Hans-Peter Nilsson via Gcc-patches <gcc-patches@gcc.gnu.org> writes:
> Most comments, including the second sentence in the head comment
> of combine_validate_cost, the main decision-maker of the combine
> pass, refer to the function as returning true if the new
> insns(s) *cheaper* than the old insns, when in fact the function
> returned true also if the cost was the same.  Returning true for
> cheaper also seems more sane than as-cheap-as considering the
> need to avoid oscillation between same-cost combinations.  Also,
> it makes the job of later passes harder, having combine make
> more complex combinations of the same cost.
>
> Right, you can affect this with your target TARGET_RTX_COSTS and
> TARGET_INSN_COST hooks, but only for trivial cases, and you have
> increasingly more complex combinations (many-to-many
> combinations) where you have to twist simple logic to appease
> combine (stop it from combining) or give up.
>
> Main-interest ports are unsurprisingly pretty tied to this
> effect.  I'd love to install the following patch, adjusting the
> function and the two opposing comments.  But...it causes
> hundreds of regressions for each of x86_64-linux and
> aarch64-linux (tens for ppc64le-linux), so I'm just not up to
> the task, at least not without previous buy-in from reviewers.

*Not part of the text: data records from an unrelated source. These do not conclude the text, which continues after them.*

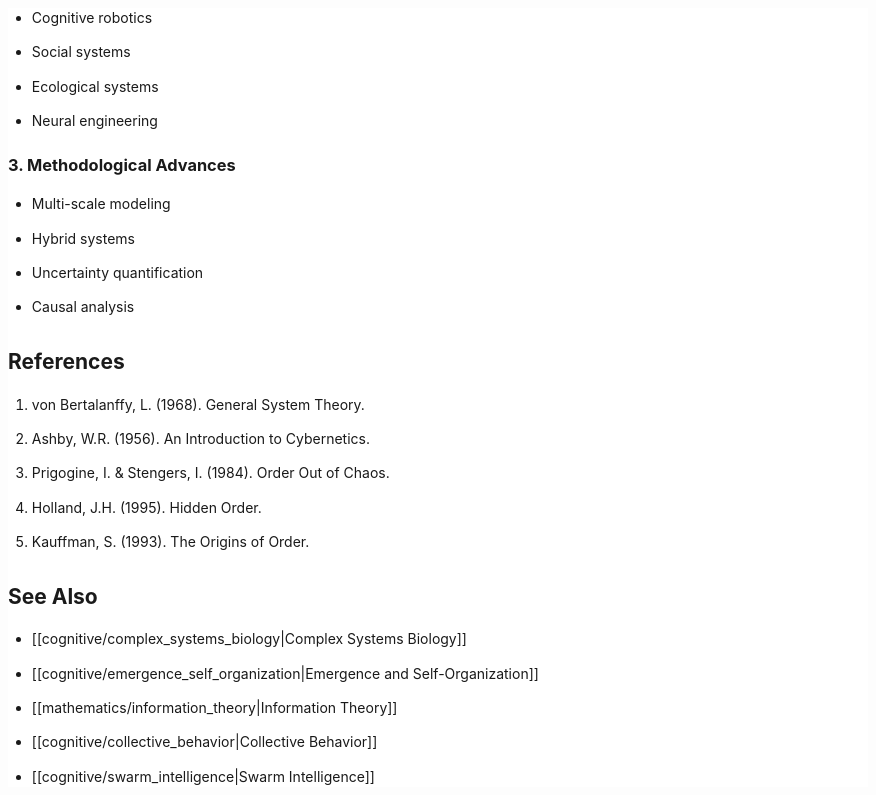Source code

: - Cognitive robotics

- Social systems

- Ecological systems

- Neural engineering

### 3. Methodological Advances

- Multi-scale modeling

- Hybrid systems

- Uncertainty quantification

- Causal analysis

## References

1. von Bertalanffy, L. (1968). General System Theory.

1. Ashby, W.R. (1956). An Introduction to Cybernetics.

1. Prigogine, I. & Stengers, I. (1984). Order Out of Chaos.

1. Holland, J.H. (1995). Hidden Order.

1. Kauffman, S. (1993). The Origins of Order.

## See Also

- [[cognitive/complex_systems_biology|Complex Systems Biology]]

- [[cognitive/emergence_self_organization|Emergence and Self-Organization]]

- [[mathematics/information_theory|Information Theory]]

- [[cognitive/collective_behavior|Collective Behavior]]

- [[cognitive/swarm_intelligence|Swarm Intelligence]]

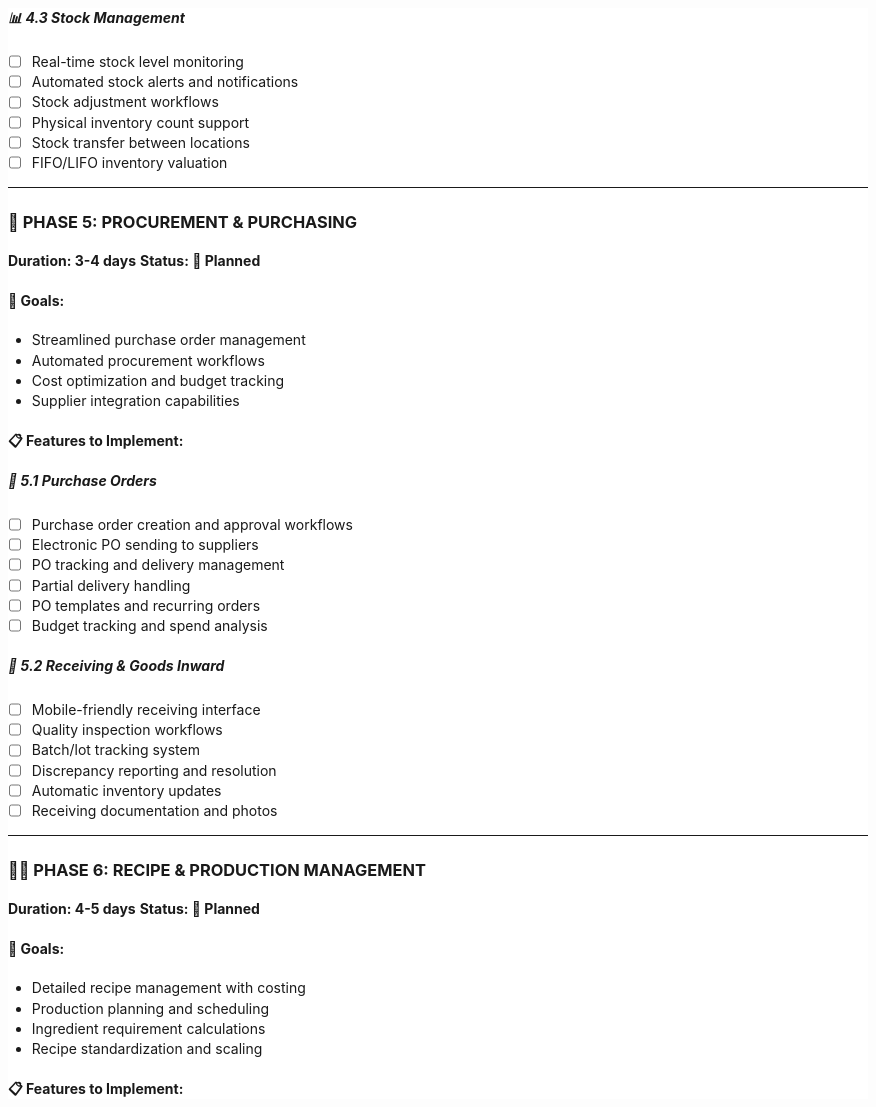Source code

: ##### 📊 **4.3 Stock Management**
- [ ] Real-time stock level monitoring
- [ ] Automated stock alerts and notifications
- [ ] Stock adjustment workflows
- [ ] Physical inventory count support
- [ ] Stock transfer between locations
- [ ] FIFO/LIFO inventory valuation

---

### 🛒 **PHASE 5: PROCUREMENT & PURCHASING**
**Duration: 3-4 days**
**Status: 📅 Planned**

#### 🎯 **Goals:**
- Streamlined purchase order management
- Automated procurement workflows
- Cost optimization and budget tracking
- Supplier integration capabilities

#### 📋 **Features to Implement:**

##### 📝 **5.1 Purchase Orders**
- [ ] Purchase order creation and approval workflows
- [ ] Electronic PO sending to suppliers
- [ ] PO tracking and delivery management
- [ ] Partial delivery handling
- [ ] PO templates and recurring orders
- [ ] Budget tracking and spend analysis

##### 🔄 **5.2 Receiving & Goods Inward**
- [ ] Mobile-friendly receiving interface
- [ ] Quality inspection workflows
- [ ] Batch/lot tracking system
- [ ] Discrepancy reporting and resolution
- [ ] Automatic inventory updates
- [ ] Receiving documentation and photos

---

### 👨‍🍳 **PHASE 6: RECIPE & PRODUCTION MANAGEMENT**
**Duration: 4-5 days**
**Status: 📅 Planned**

#### 🎯 **Goals:**
- Detailed recipe management with costing
- Production planning and scheduling
- Ingredient requirement calculations
- Recipe standardization and scaling

#### 📋 **Features to Implement:**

Out of interest, how do the results change if we still allow the
combination for equal costs if the new sequence is shorter than
the original?  I think that still counts as “cheaper than”,
but maybe I'm too RISC-centric. ;-)  (I'm not saying that's
what we should do, I'm just curious.)

Originally combine always produced shorter sequences, so by the
above reasoning, combining for == was correct.  These days we allow
N-to-N replacements too, which are obviously a good thing when
the new cost is lower, but are more of a wash when the costs
are the same.  But even then, the combination should have a
“canonicalisation” effect.  (Unfortunately that effect includes
the result of expand_compound_operation/make_compound_operation.)

Do you have specific examples of where things go wrong?